When you look at Pell Grants, President Bush did not raise them a penny in his eight years as President. We have doubled the amount going out to folks; there are now more than 700,000 new Latinos going to college, because they’re getting a little bit of help from the government through Pell Grants. So the President sees the education piece as being tied to the economy, and he has always said since the beginning that those countries who out-educate us today will be outcompeting us tomorrow. This is how we stay a global economic power.

So one thing that the President has done is to challenge state and local communities to step it up in terms of education.
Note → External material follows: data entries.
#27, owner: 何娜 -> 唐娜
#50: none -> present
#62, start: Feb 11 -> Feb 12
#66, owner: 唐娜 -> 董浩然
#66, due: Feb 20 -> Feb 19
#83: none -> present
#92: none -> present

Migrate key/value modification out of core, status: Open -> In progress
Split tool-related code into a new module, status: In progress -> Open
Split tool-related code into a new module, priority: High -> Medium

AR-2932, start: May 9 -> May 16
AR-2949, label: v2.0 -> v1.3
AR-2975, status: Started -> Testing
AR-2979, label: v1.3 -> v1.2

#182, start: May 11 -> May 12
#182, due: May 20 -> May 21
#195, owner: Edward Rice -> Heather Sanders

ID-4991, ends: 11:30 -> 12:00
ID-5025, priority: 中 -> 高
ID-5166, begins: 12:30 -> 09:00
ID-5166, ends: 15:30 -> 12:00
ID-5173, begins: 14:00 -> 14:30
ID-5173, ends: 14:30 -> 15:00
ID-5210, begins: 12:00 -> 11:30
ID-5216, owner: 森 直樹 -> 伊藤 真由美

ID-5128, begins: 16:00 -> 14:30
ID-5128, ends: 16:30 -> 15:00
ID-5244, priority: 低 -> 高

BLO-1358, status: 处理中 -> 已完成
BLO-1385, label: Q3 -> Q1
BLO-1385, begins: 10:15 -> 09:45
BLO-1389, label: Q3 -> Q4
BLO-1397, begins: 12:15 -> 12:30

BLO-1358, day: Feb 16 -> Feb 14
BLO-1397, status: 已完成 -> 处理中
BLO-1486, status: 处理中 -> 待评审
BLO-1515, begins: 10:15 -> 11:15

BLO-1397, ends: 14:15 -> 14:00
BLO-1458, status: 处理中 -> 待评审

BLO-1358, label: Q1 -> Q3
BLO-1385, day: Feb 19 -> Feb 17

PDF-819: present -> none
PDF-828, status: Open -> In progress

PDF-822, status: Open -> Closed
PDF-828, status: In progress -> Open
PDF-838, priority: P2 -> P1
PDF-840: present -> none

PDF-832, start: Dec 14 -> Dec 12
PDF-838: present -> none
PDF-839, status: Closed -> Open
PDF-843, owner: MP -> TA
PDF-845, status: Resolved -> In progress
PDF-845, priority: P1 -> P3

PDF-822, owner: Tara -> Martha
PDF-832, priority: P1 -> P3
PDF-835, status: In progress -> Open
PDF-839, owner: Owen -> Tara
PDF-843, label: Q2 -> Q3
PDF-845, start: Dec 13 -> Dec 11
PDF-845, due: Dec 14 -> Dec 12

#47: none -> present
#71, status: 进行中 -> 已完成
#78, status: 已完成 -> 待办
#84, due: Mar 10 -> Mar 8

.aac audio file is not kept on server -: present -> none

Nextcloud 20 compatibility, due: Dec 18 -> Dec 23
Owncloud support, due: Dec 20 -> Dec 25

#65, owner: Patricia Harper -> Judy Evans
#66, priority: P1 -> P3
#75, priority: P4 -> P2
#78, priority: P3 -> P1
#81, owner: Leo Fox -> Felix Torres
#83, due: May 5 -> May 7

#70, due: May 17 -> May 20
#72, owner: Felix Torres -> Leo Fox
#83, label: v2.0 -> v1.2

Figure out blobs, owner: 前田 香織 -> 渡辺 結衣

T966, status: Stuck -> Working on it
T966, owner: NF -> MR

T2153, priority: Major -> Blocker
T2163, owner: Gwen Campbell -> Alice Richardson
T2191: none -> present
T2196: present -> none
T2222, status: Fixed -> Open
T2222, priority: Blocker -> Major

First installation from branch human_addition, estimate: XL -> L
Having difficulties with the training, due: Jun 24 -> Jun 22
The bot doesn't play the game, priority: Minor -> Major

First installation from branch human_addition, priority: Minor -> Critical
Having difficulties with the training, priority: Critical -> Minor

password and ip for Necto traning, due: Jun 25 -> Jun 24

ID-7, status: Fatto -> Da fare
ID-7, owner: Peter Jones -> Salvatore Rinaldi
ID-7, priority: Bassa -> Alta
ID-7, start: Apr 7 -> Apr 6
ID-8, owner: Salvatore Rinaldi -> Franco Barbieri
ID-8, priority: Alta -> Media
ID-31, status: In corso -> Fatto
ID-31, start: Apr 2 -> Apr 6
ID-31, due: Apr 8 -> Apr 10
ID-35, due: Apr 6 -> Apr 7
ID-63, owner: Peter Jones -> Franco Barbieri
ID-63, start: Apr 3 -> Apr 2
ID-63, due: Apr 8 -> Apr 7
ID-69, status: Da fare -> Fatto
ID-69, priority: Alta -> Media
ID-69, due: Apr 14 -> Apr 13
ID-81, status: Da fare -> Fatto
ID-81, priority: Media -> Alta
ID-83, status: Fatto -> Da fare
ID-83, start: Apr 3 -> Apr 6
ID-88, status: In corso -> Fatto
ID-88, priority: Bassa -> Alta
So he created a program called ‘Race to the Top.’ And the whole thinking behind Race to the Top is, ‘We’re going to give you the streams of funding that we’ve been giving, but we’re going to put in a new ton of money. But not every state gets it. We want you to dream.’ We’re going to make the states compete with each other, and whoever puts forth the most innovative, creative approaches to the challenges we see in the education system, we’re going to invest in them, and allow them to try some different things. What we were hoping would happen, and ended up happening, was that a large number of the states that did not win… they changed the way they do business because they said, “We’re not going to do this anymore.”

We also have money for ‘Turnaround Schools.’ To go hand-in-hand with the Race to the Top, we also have money that’s going to go through the K-12 system. But we are going to allocate the money differently. We are going to give the money to the toughest schools in the state, because we don’t have unlimited dollars, and we think that the schools that are struggling the most are the ones that need to be turned around. Unfortunately, a lot of times those schools are in the Latino community. So we are going to put more money into the schools where people have given up on them, because they need more help.

And the President has invested a record amount of money into the community college system. So we’ve now put Race to the Top on the early childhood side, to K-12 Race to the Top, to K-12 Turnaround, to community colleges, and then also on the Hispanic side, giving 1 billion dollars to Hispanic serving institutions. That kind of cradle-to-career thinking is something that I feel proud to have been a part of, and is going to continue to be at the top of the agenda for the President.